Rice, Almond and Coconut “milks” are even worse in terms of protein content.  Rice Dream has only 1 grams in a 120 calorie cup.  A cup of coconut “milk” beverage (not to be confused with coconut milk in a can in the Asian foods aisle) has 90 calories and only 1 gram of protein.  Almond milk?  Almonds are nuts, so it must be high protein, right?  Wrong.  One cup has 60 calories, but only 1 gram of protein.  And by the way, “evaporated cane juice”  means sugar syrup.  Table sugar.

So if you’re feeding your kid alternative milks, thinking they’re equivalent to cow’s milk, think again.  Your kid is filling up on what is essentially a creamy low protein high carbohydrate sugar-sweetened soft drink.  Unless your child has significant protein intake from other foods, switching to alternative milks is likely to cut protein intake.  For children, protein is essential for proper growth, so cutting protein intake is not a great idea.  The only alternative milk that’s nutritionally close to cow’s milk is soy.

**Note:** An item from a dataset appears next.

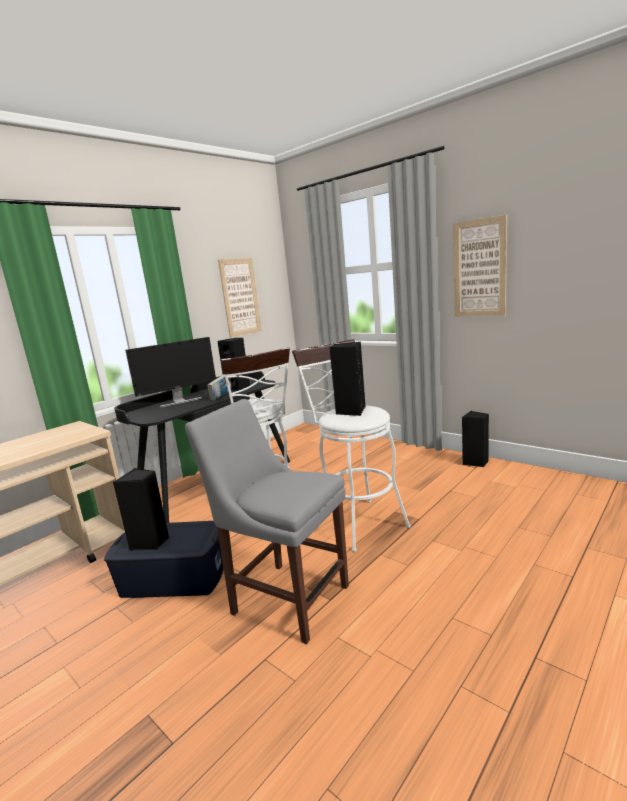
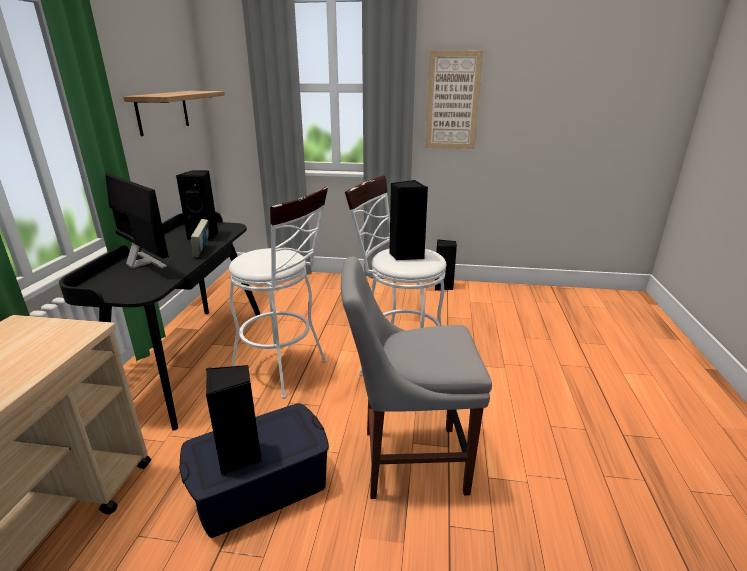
camera: 35 degrees left, 10 degrees up
monitor [125,337,216,408] -> monitor turned 75 degrees counterclockwise [105,172,169,269]
picture [218,258,262,338] -> shelf [124,91,225,136]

For adults using plant “milks” on cereal or in coffee or tea, the nutritional impact of switching to a low protein product shouldn’t be as critical, assuming you eat other high protein foods.  But if you’re vegan, protein intake can be an issue, so unless your choice is soy milk, you need to pay attention to other protein sources.  Just because something is called “milk” doesn’t mean it’s nutritionally equivalent to cow’s milk.  And by the way, evaporated cane juice is added sugar.  No different from table sugar or corn syrup.